Tuesday, August 30, 2005


"The war’s political managers have made absolutely no effort to create even a simulacrum of equal sacrifice, and 9/11 did nothing to change what has been from the beginning, and remains, the Bush Administration’s top priority, not excluding fighting terrorism: the use of the tax code to transfer wealth to the rich and, especially, the superrich. Next week, even as the national debt grows by another $11 billion and military recruiters scramble with ever-mounting desperation to fill their quotas, the Senate will reassemble to take up the proposal, already passed by the House, to permanently eliminate the estate tax, thereby shifting some $1.5 billion a week—about the same as the Iraq war—from the public treasury to the bank accounts of the heirs to the nation’s twenty thousand biggest fortunes.

Yes, it’s a different type of war. This ambiguity also makes for a different type of antiwar politics.
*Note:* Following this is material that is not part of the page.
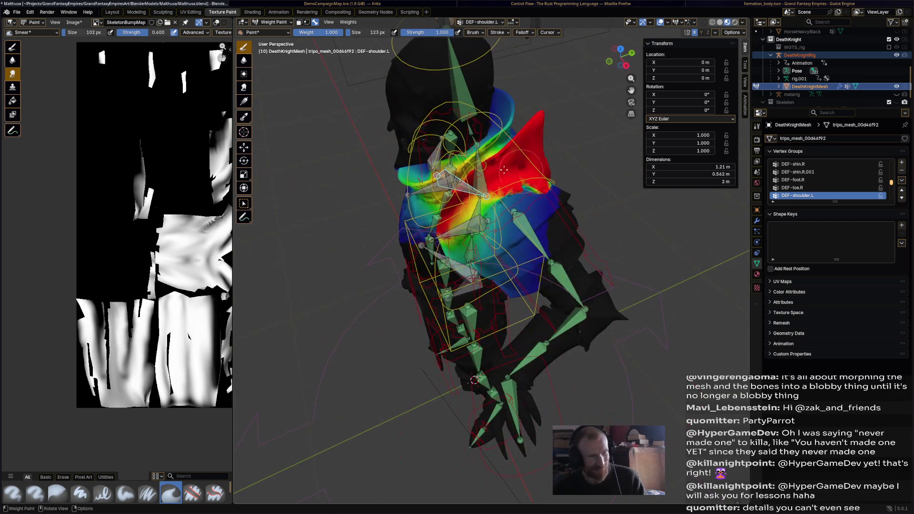
{"action": "left_click", "coordinate": [243, 60]}
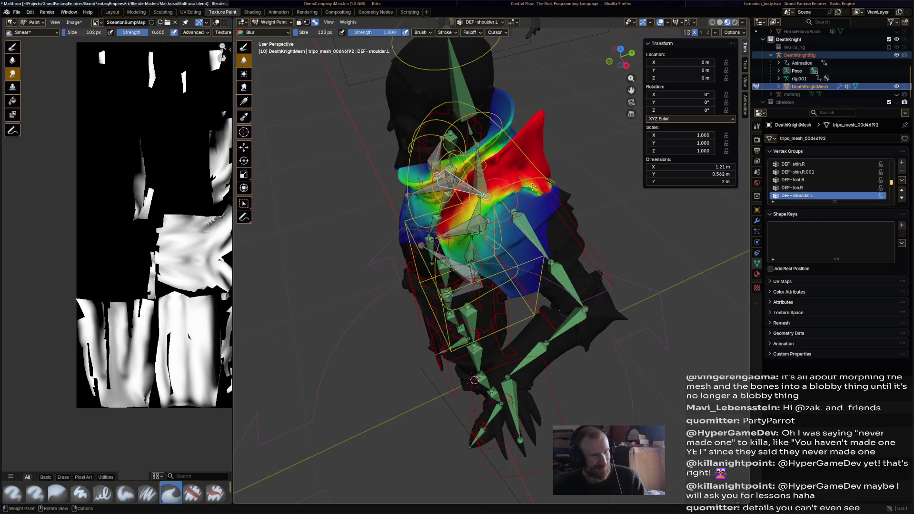
{"action": "middle_click_drag", "start_coordinate": [536, 198], "coordinate": [521, 254]}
The opposition to the Vietnam War relied on the active mobilization of masses of people—first tens of thousands, then hundreds of thousands, finally millions—and its demand was clear: Get out. Its Iraq counterpart, so far, is more rudimentary and, unlike its predecessor, almost completely without hostility to the military or illusions about the enemy. Not quite a movement, it is more a pyramid of complaint ranged along a line from dissent to discontent. At its peak, for the moment, is Camp Casey, the makeshift tent vigil, a mile or so from President Bush’s Texas vacation estate, that has grown up around a woman named Cindy Sheehan, whose son, an Army enlisted man, was killed in Iraq seventeen months ago. In the middle is a congeries of left-populist Web groups, such as MoveOn.org. At the base is a large slice of the public, as measured by the crude instrument of public-opinion surveys—a silent majority, you might say. In a Newsweek poll, 61 per cent disapprove of Bush’s “handling” of Iraq. In a CNN/USA Today/Gallup poll, 54 per cent say that the war there was a mistake, 57 per cent that it has made us less safe, and 56 per cent that we should withdraw all (33 per cent) or some (23 per cent) of our troops.
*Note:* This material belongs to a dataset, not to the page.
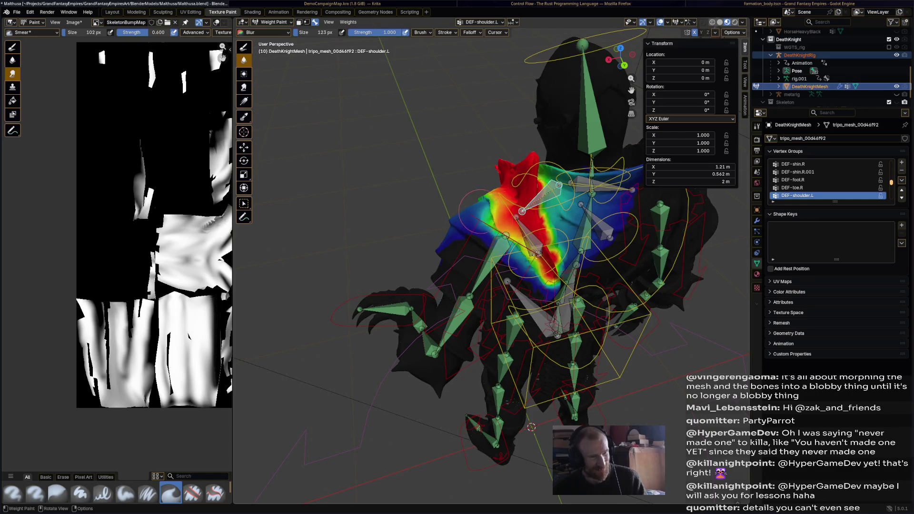
{"action": "left_click_drag", "start_coordinate": [540, 217], "coordinate": [542, 207]}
The numbers are eerily similar to those the Vietnam debacle generated at its worst. The sentiment they reflect, however, is not the same. The movement against that war had the support of thousands of elected officials, including, toward the end, a majority of both Houses of Congress; the opposition to this one has no such thing. But the reticence of so many Democrats is rooted as much in perplexity as in timidity.
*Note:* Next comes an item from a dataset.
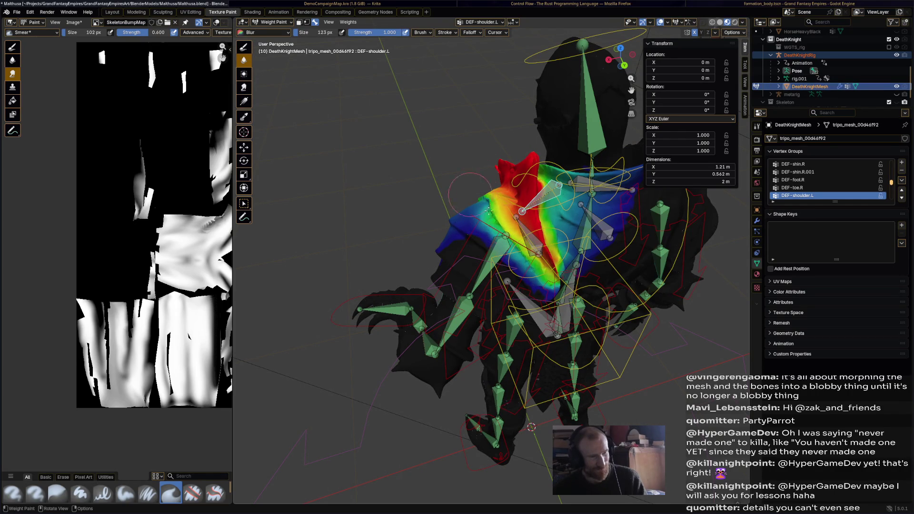
{"action": "middle_click_drag", "start_coordinate": [474, 201], "coordinate": [608, 191]}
In Iraq, the strategic rationales for war—terrorism and “weapons of mass destruction”—have turned out to be as phony as the Gulf of Tonkin incident. With scores of thousands of Iraqis dead, an Islamist theocracy in prospect for part, if not the whole, of the country, and the possibility of civil war growing, even the humanitarian rationale has begun to wither. And the hubristic dream of Iraq (in the words of Fouad Ajami, in an essay included in a new anthology entitled “The Right War? The Conservative Debate on Iraq”) as “a beacon from which to spread democracy and reason throughout the Arab world . . . has clearly been set aside.” Last week, even as Bush was taking a break from his vacation to denounce “immediate withdrawal of our troops in Iraq or the broader Middle East” as a step that “would only embolden the terrorists,” the Financial Times was reporting details of the Pentagon’s plans “to pull significant numbers of troops out of Iraq in the next twelve months.” The chilling truth is that no one really knows what to do. No one knows whether the consequences of withdrawal, quick or slow, would be worse or better—for Iraq and for the “war on terror” of which, willy-nilly, it has become a part—than the consequences of “staying the course.” It is a matter of judgment, and the judgment that will count, more chilling still, is that of George W. Bush."-from Hendrik Hertzberg's column in The New Yorker.